Nu ja, die is altijd gesloten.
Hij krabt er tegen...
Hij blaft luid...
Maar de deur blijft dicht.
Ook komt er geen vriendelijk gezicht voor het raam kijken, zoals gewoonlijk, als Ruut door blaffen te kennen geeft dat hij naar binnen wil.
Die ramen. Hij kijkt er naar, met zijn kop schuin naar omhoog geheven.
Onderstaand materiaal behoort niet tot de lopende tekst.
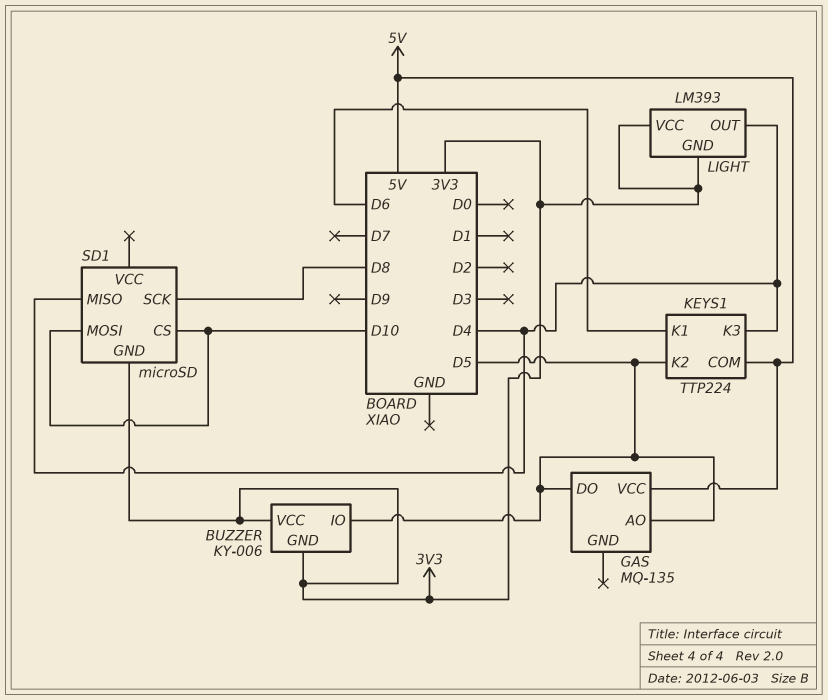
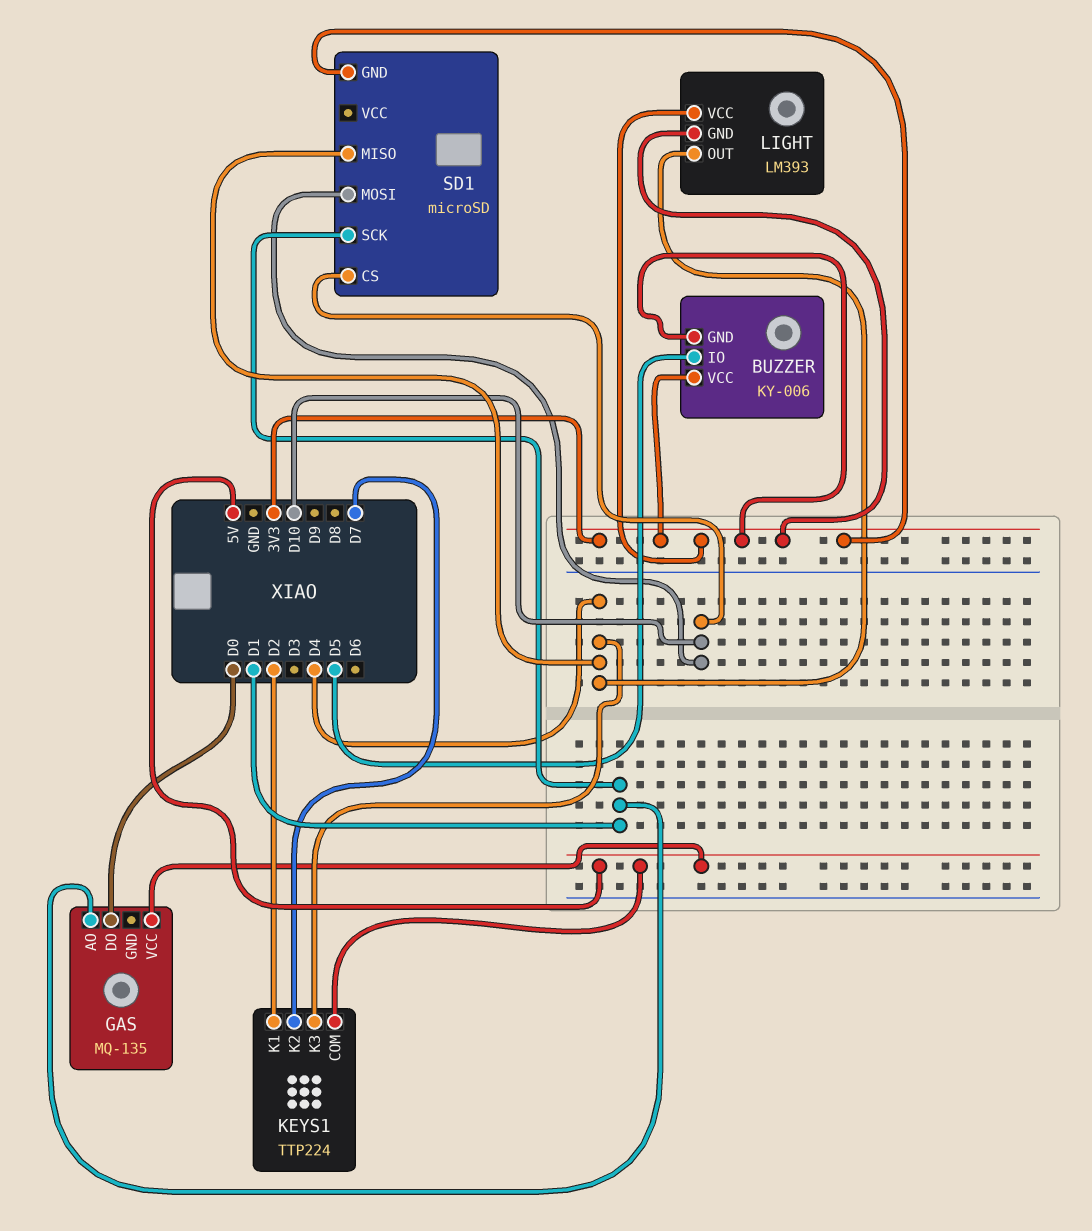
GAS pin AO: D5 -> D1
GAS pin DO: D5 -> D0
KEYS1 pin K1: D6 -> D2
KEYS1 pin K2: D5 -> D7
SD1 pin SCK: D8 -> D1

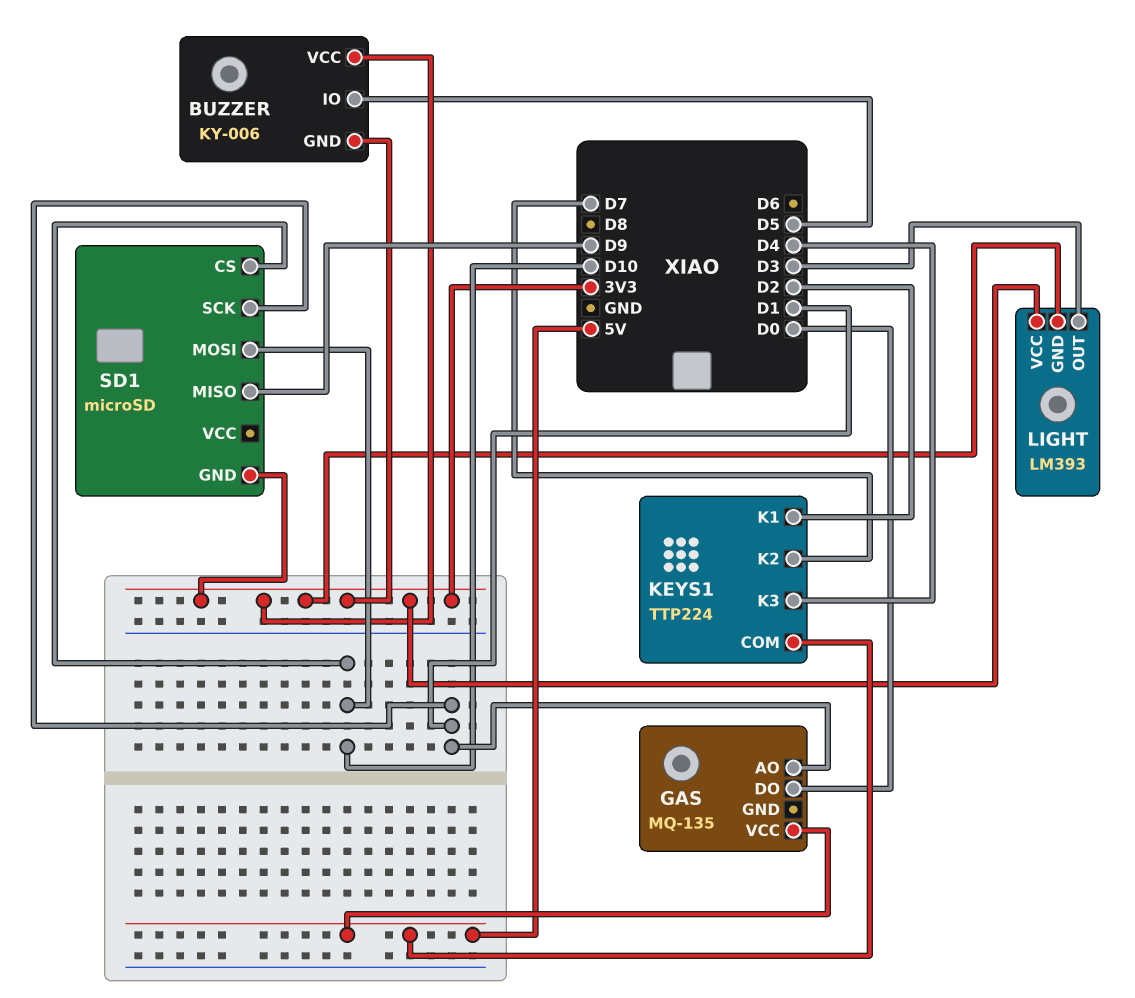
LIGHT pin OUT: D4 -> D3
SD1 pin MISO: D4 -> D9

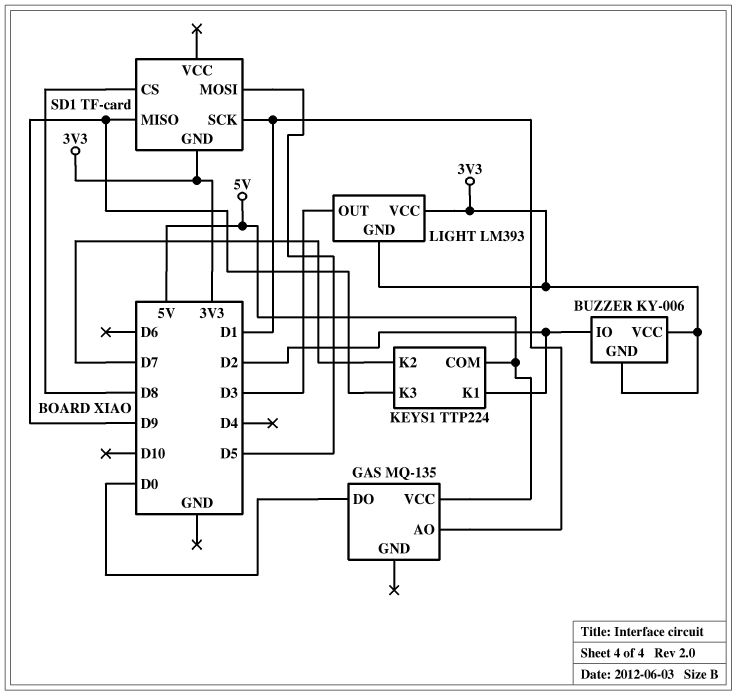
BUZZER pin IO: D5 -> D2
KEYS1 pin K3: D4 -> D9
SD1: microSD -> TF-card
SD1 pin CS: D10 -> D8
SD1 pin MOSI: D10 -> D5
Die ramen... wat lijken ze vreemd! Er hangen geen gordijnen meer voor! Die ramen schijnen koud en vijandig op de kleine Ruut neer te kijken. Het is net of ze willen zeggen:
‘Zeg eens, vreemde hond, wat moet je hier? We hebben niets meer met je te maken, hoor, jij woont hier niet meer!
| |
| |
Ineens begrijpt Ruut...
Vader, moeder, Roel en Beppie... ze zijn naar het lege, koude huis gegaan, ze hebben hem achtergelaten. Hij had gedacht dat ze niet zouden gaan, als hij niet wilde. En nu... zijn ze weg...
Wat moet hij beginnen!?
Hij jankt luid, klagend, verdrietig.
Niemand luistert naar hem. Zijn baas, zijn vrouw, zijn vriendjes zijn naar het andere huis en kunnen hem niet horen. Andere mensen die hem wél horen, schenken geen aandacht aan zijn gejank. Er janken zo váák honden op straat.
Radeloos snuffelt Ruut langs de straat.
Hij ruikt het spoor van zijn baas en zijn vrouw en hij wil het volgen. Maar aan de rand van het trottoir houdt het plotseling op.
| |
| |
Daar zijn vader en moeder in de taxi gestapt.
Maar dat weet Ruut niet.
Ruut weet alleen, dat hij verloren is. Reddeloos verloren...
Ze hebben hem verlaten... Hij is een hondje zonder baas, zonder huis...
Ja, Ruut, hoe kon je nu ook zó dom zijn, te menen dat de mensen hun verhuizing zouden opgeven, alleen omdat hun hondje niet thuis is?